Ok, so I'm speaking here as one of those damn kids who's been pirating lots of stuff since forever.  I just read The Trichordist's intelligent and engaging Letter to Emily White at NPR's All Songs Considered.

My trouble, as a pirate and a paying consumer and a downloader of music legally put up for free download by artists, is not with the artists at all. It's with the middle-men, and I don't mean the middle-men stiffing the artist.

As an aside on that subject, the artist apparently (according to this blog) gets about $0.30 per song per download. At the very least, I pay about $0.99 per song on iTunes. If I buy an album of about 12 songs for $20, I'm actually paying more like $1.50 per song. So there's a huge gap between the prices I get charged for music, and what goes back to the artist, even when we've cut out as much middle-man as is apparently possible. I will note that with artists like Jonathan Coulton who maintain their own downloadable-music stores (or authors like Diane Duane who sell their own e-books, or Kickstarter projects), I gladly chip in my few dollars for the work.

No, my problem is with the middle-men continually trying to insist that each song is a rare gem to be kept under strict supervision and control, even after its purchase, rather than a commodity to be bought and consumed. The artists I patronize have almost uniformly learned one lesson: DO NOT PUT DRM ON YOUR FREAKING MUSIC! And usually, they've also learned a second lesson, which is: KEEP A FREAKING ARCHIVE. This is the core message of the Free Culture movement: once I have bought a piece of media (e-book, song of music, movie, television episode, video game, whatever), on the artist's terms, paying the artist for their good and worthy work, it becomes mine. Don't tell me that I can't back it up with the rest of my personal data, that it will suddenly stop working next year, or that you're going to replace the format and make me shell out money for a re-made, "updated" version of something I already own quite legally.

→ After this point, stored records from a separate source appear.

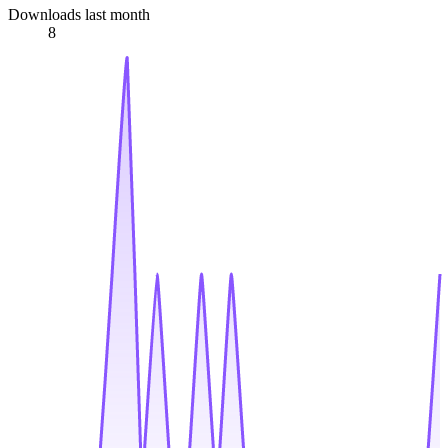
Downloads last month
8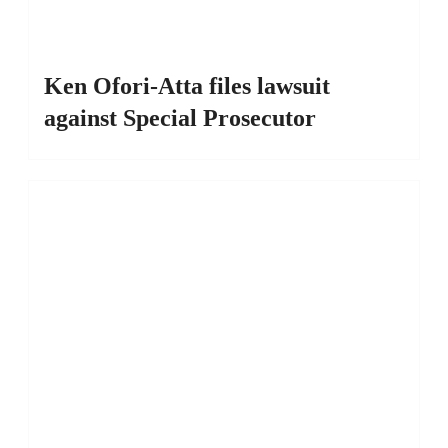
Ken Ofori-Atta files lawsuit
against Special Prosecutor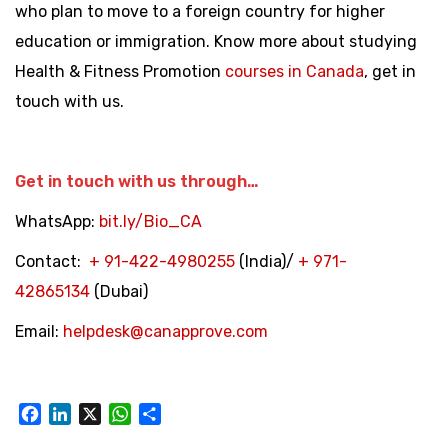
who plan to move to a foreign country for higher
education or immigration. Know more about studying
Health & Fitness Promotion
courses in Canada
, get in
touch with us.
Get in touch with us through…
WhatsApp:
bit.ly/Bio_CA
Contact:
+
91-422-4980255
(India)/
+
971-
42865134
(Dubai)
Email:
helpdesk@canapprove.com
Facebook
LinkedIn
X
WhatsApp
Share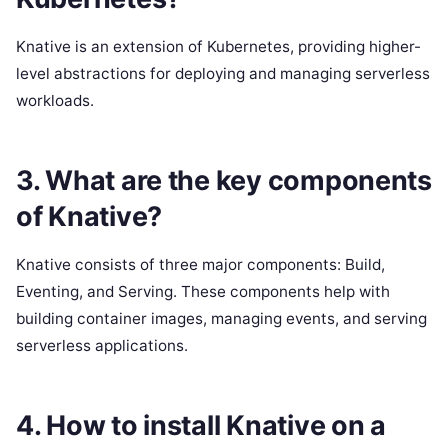
Knative is an extension of Kubernetes, providing higher-
level abstractions for deploying and managing serverless
workloads.
3. What are the key components
of Knative?
Knative consists of three major components: Build,
Eventing, and Serving. These components help with
building container images, managing events, and serving
serverless applications.
4. How to install Knative on a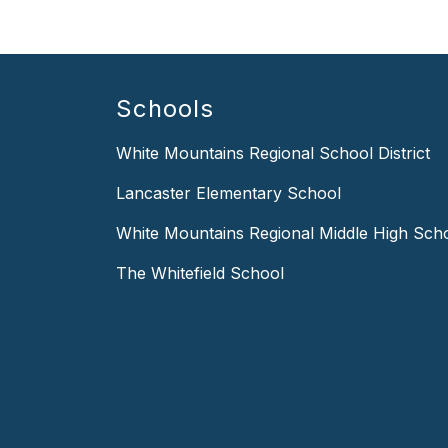
Schools
White Mountains Regional School District
Lancaster Elementary School
White Mountains Regional Middle High Sch
The Whitefield School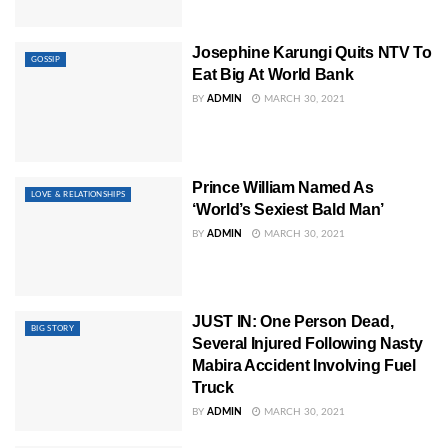
Josephine Karungi Quits NTV To
GOSSIP
Eat Big At World Bank
BY
ADMIN
MARCH 30, 2021
Prince William Named As
LOVE & RELATIONSHIPS
‘World’s Sexiest Bald Man’
BY
ADMIN
MARCH 30, 2021
JUST IN: One Person Dead,
BIG STORY
Several Injured Following Nasty
Mabira Accident Involving Fuel
Truck
BY
ADMIN
MARCH 30, 2021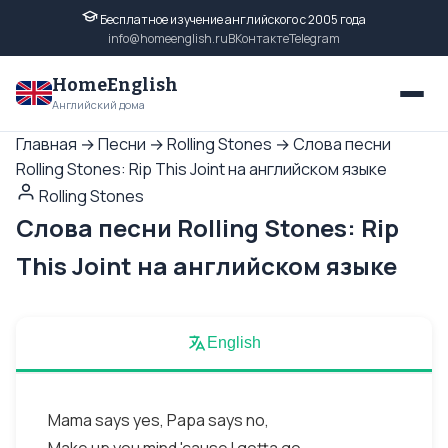
Бесплатное изучение английского с 2005 года
info@homeenglish.ru
ВКонтакте
Telegram
HomeEnglish
Английский дома
Главная
→
Песни
→
Rolling Stones
→
Слова песни
Rolling Stones: Rip This Joint на английском языке
Rolling Stones
Слова песни Rolling Stones: Rip
This Joint на английском языке
English
Mama says yes, Papa says no,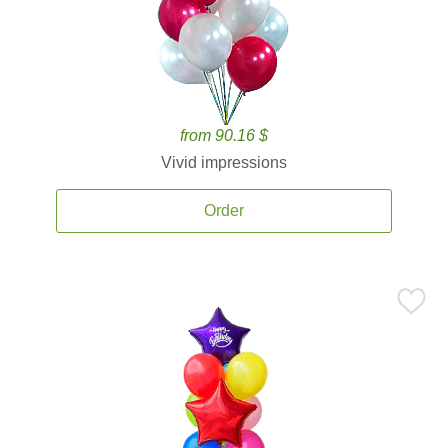
from 90.16 $
Vivid impressions
Order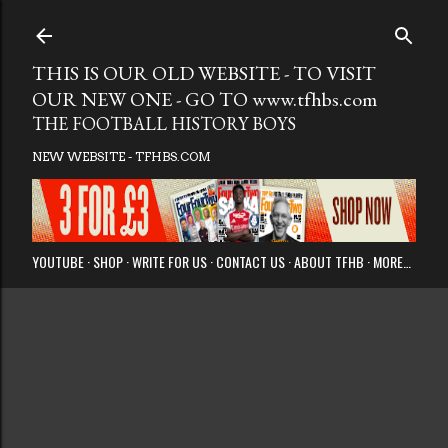
Skip to main
THIS IS OUR OLD WEBSITE - TO VISIT
OUR NEW ONE - GO TO www.tfhbs.com
THE FOOTBALL HISTORY BOYS
NEW WEBSITE - TFHBS.COM
YOUTUBE
SHOP
WRITE FOR US
CONTACT US
ABOUT TFHB
MORE…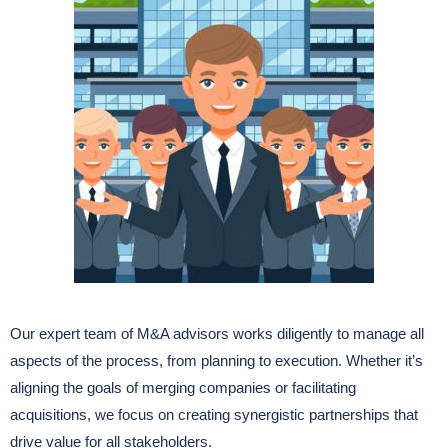
Our expert team of M&A advisors works diligently to manage all
aspects of the process, from planning to execution. Whether it’s
aligning the goals of merging companies or facilitating
acquisitions, we focus on creating synergistic partnerships that
drive value for all stakeholders.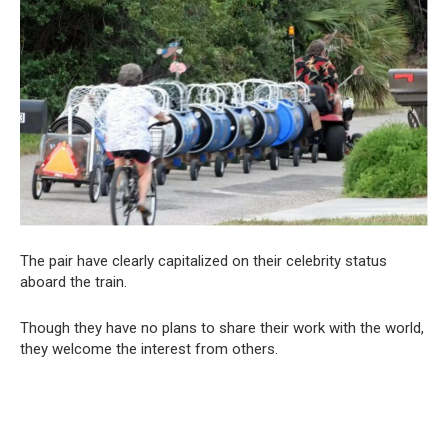
The pair have clearly capitalized on their celebrity status
aboard the train.
Though they have no plans to share their work with the world,
they welcome the interest from others.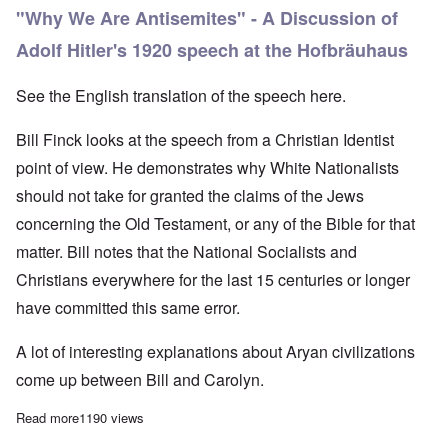
"Why We Are Antisemites" - A Discussion of
Adolf Hitler's 1920 speech at the Hofbräuhaus
See the English translation of the speech
here.
Bill Finck looks at the speech from a Christian Identist
point of view. He demonstrates why White Nationalists
should not take for granted the claims of the Jews
concerning the Old Testament, or any of the Bible for that
matter. Bill notes that the National Socialists and
Christians everywhere for the last 15 centuries or longer
have committed this same error.
A lot of interesting explanations about Aryan civilizations
come up between Bill and Carolyn.
Read more
about Christogenea Saturday: Carolyn with Bill Finck
1190 views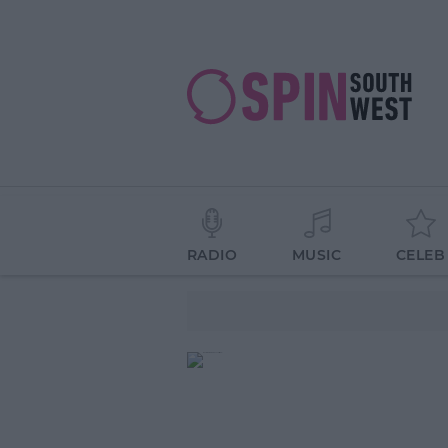
RADIO
MUSIC
CELEB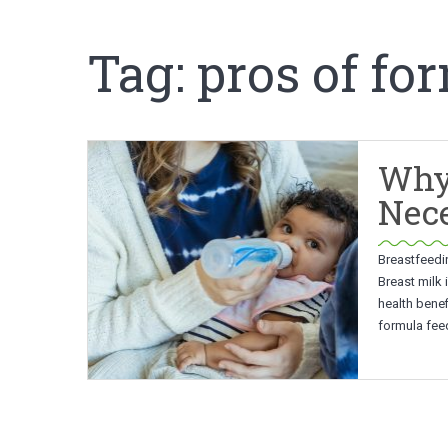
Tag:
pros of fo
Why
Nec
Breastfeedi
Breast milk 
health benef
formula feed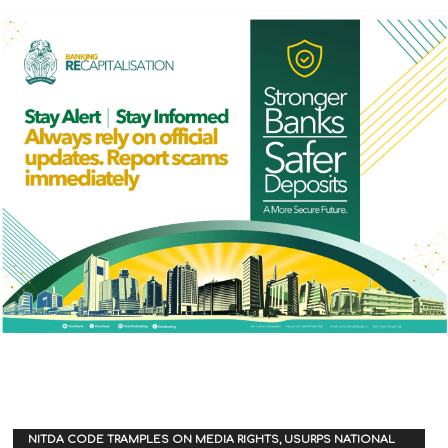
NITDA CODE TRAMPLES ON MEDIA RIGHTS, USURPS NATIONAL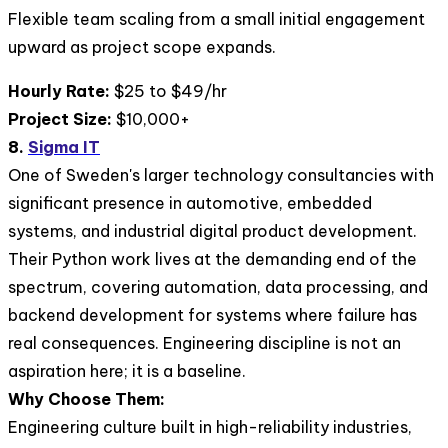
Flexible team scaling from a small initial engagement
upward as project scope expands.
Hourly Rate:
$25 to $49/hr
Project Size:
$10,000+
8.
Sigma IT
One of Sweden's larger technology consultancies with
significant presence in automotive, embedded
systems, and industrial digital product development.
Their Python work lives at the demanding end of the
spectrum, covering automation, data processing, and
backend development for systems where failure has
real consequences. Engineering discipline is not an
aspiration here; it is a baseline.
Why Choose Them:
Engineering culture built in high-reliability industries,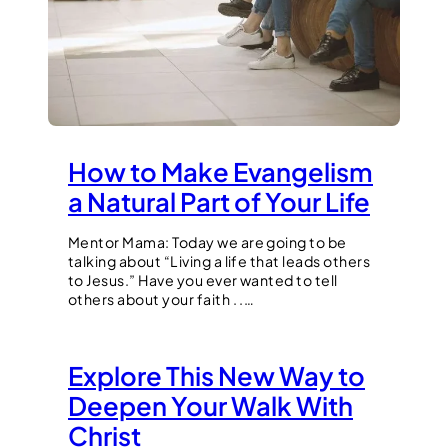
How to Make Evangelism
a Natural Part of Your Life
Mentor Mama: Today we are going to be
talking about “Living a life that leads others
to Jesus.” Have you ever wanted to tell
others about your faith . .…
Explore This New Way to
Deepen Your Walk With
Christ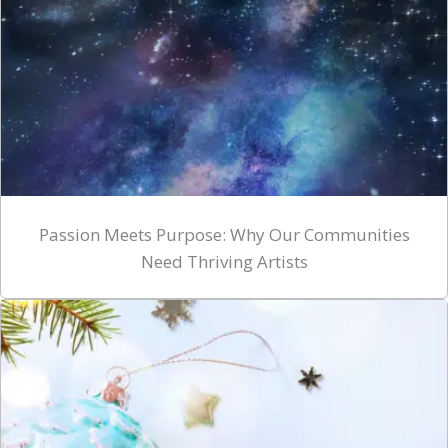
Passion Meets Purpose: Why Our Communities
Need Thriving Artists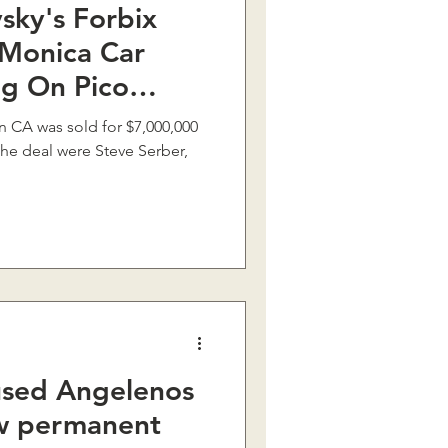
sky's Forbix
 Monica Car
ng On Pico
 $7M
in CA was sold for $7,000,000
the deal were Steve Serber,
used Angelenos
ew permanent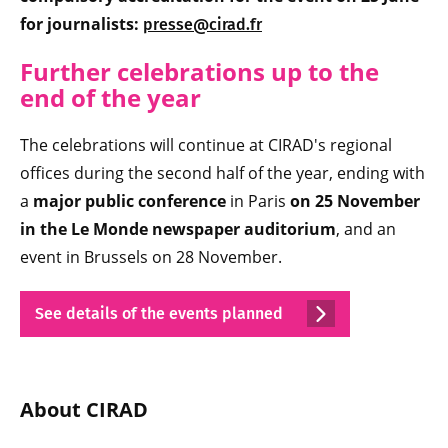
for journalists:
presse@cirad.fr
Further celebrations up to the
end of the year
The celebrations will continue at CIRAD's regional
offices during the second half of the year, ending with
a
major public conference
in Paris
on 25 November
in the Le Monde newspaper auditorium
, and an
event in Brussels on 28 November.
See details of the events planned
About CIRAD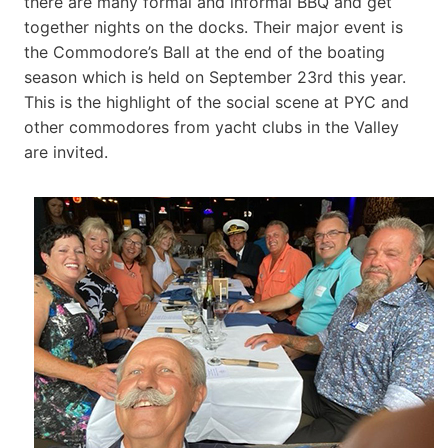
there are many formal and informal BBQ and get
together nights on the docks. Their major event is
the Commodore’s Ball at the end of the boating
season which is held on September 23rd this year.
This is the highlight of the social scene at PYC and
other commodores from yacht clubs in the Valley
are invited.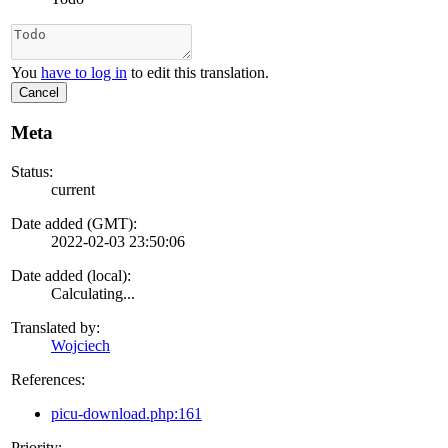
You
have to log in
to edit this translation.
Cancel
Meta
Status:
current
Date added (GMT):
2022-02-03 23:50:06
Date added (local):
Calculating...
Translated by:
Wojciech
References:
picu-download.php:161
Priority: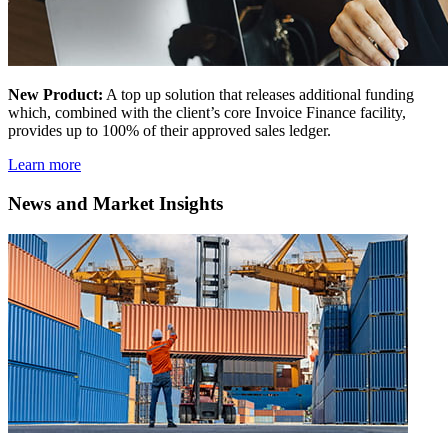
New Product:
A top up solution that releases additional funding
which, combined with the client’s core Invoice Finance facility,
provides up to 100% of their approved sales ledger.
Learn more
News and Market Insights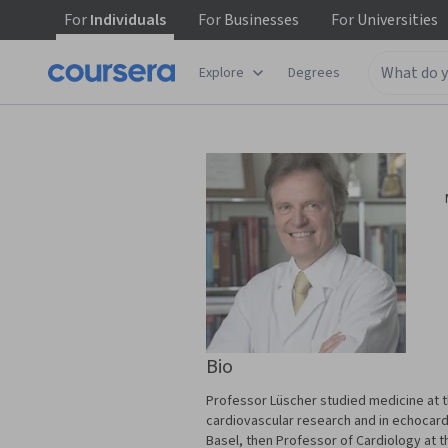
For
Individuals
For
Businesses
For
Universities
Explore
Degrees
Bio
Professor Lüscher studied medicine at th
cardiovascular research and in echocard
Basel, then Professor of Cardiology at t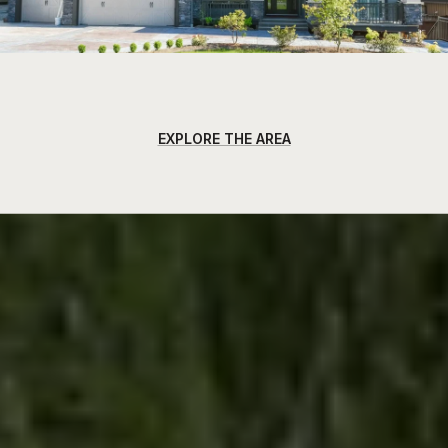
EXPLORE THE AREA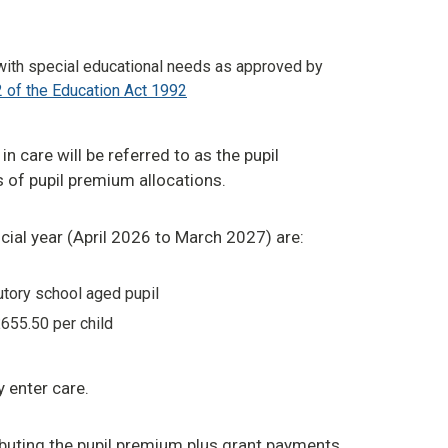
with special educational needs as approved by
 of the Education Act 1992
in care will be referred to as the pupil
 of pupil premium allocations.
ncial year (April 2026 to March 2027) are:
utory school aged pupil
655.50 per child
y enter care.
ributing the pupil premium plus grant payments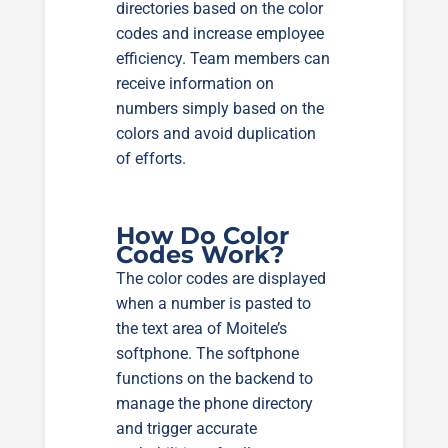
directories based on the color
codes and increase employee
efficiency. Team members can
receive information on
numbers simply based on the
colors and avoid duplication
of efforts.
How Do Color
Codes Work?
The color codes are displayed
when a number is pasted to
the text area of Moitele’s
softphone. The softphone
functions on the backend to
manage the phone directory
and trigger accurate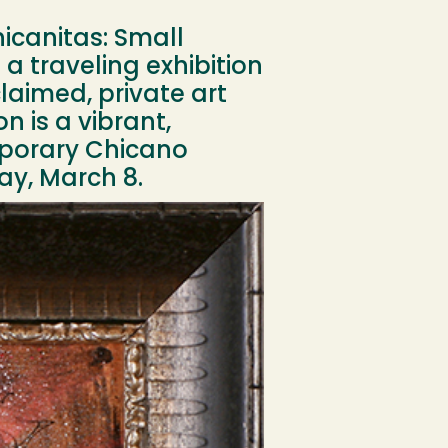
hicanitas: Small
 a traveling exhibition
laimed, private art
n is a vibrant,
mporary Chicano
ay, March 8.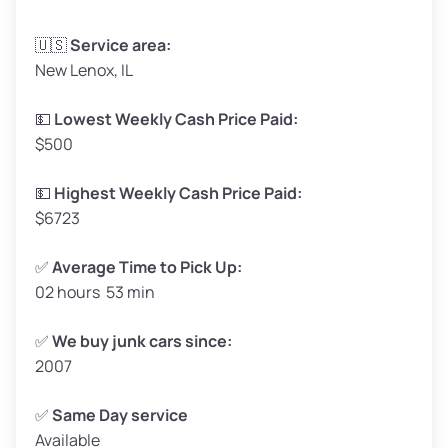
Avg Weight (lbs)
3,300–4,000
🇺🇸
Service area:
New Lenox, IL
Weight (tons)
1.65–2.00
Low Value ($150/ton)
$248–$300
💵
Lowest Weekly Cash Price Paid:
$500
Avg Value ($165/ton)
$272–$330
High Value ($180/ton)
$297–$360
💵
Highest Weekly Cash Price Paid:
$6723
✅
Average Time to Pick Up:
02 hours 53 min
Avg Weight (lbs)
5,000–6,000+
Weight (tons)
2.50–3.00
✅
We buy junk cars since:
2007
Low Value ($150/ton)
$375–$450
Avg Value ($165/ton)
$413–$495
✅
Same Day service
Available
High Value ($180/ton)
$450–$540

Funny thing, most actual artists I know or patronize have no problem with that. They don't throw draconian restriction schemes on their media, and in return, as a matter of conscience, I don't pirate from them. Ever. It's an easier combination of convenience and morality to pay, when I'm paying for a CD or MP3 files that I can save as I please rather than an encryption-locked DVD or game cartridge playable only on hardware that you will stop supporting next year, leaving my rightfully-bought media to rot for sheer age. Middle-man products like Steam even manage to give me, the customer, some additional convenience as compensation for allowing their copyright-protection scheme onto my computer, and they give good sale-prices too. As a result I own many more Steam games, bought indulgently on sale, than I actually have time to play.

Oh, and stop messing around with international licensing rights, and stop deliberately bilking international buyers. I don't want to hear that I need to pay $1500 for a ticket to Europe, Japan, China, India, Africa, or Israel in order to buy your $20 CD or $50 DVD, nor that when I do manage to buy an import it won't play on my equipment, nor that you've decided you can price-gouge foreigners (looking at you, anime export industry charging $40 for a DVD with three half-hour episodes of television on it) on the localized editions.

I buy legally whenever I can keep what I buy. I pirate when I can't.  Because otherwise, you'll be a criminal either way.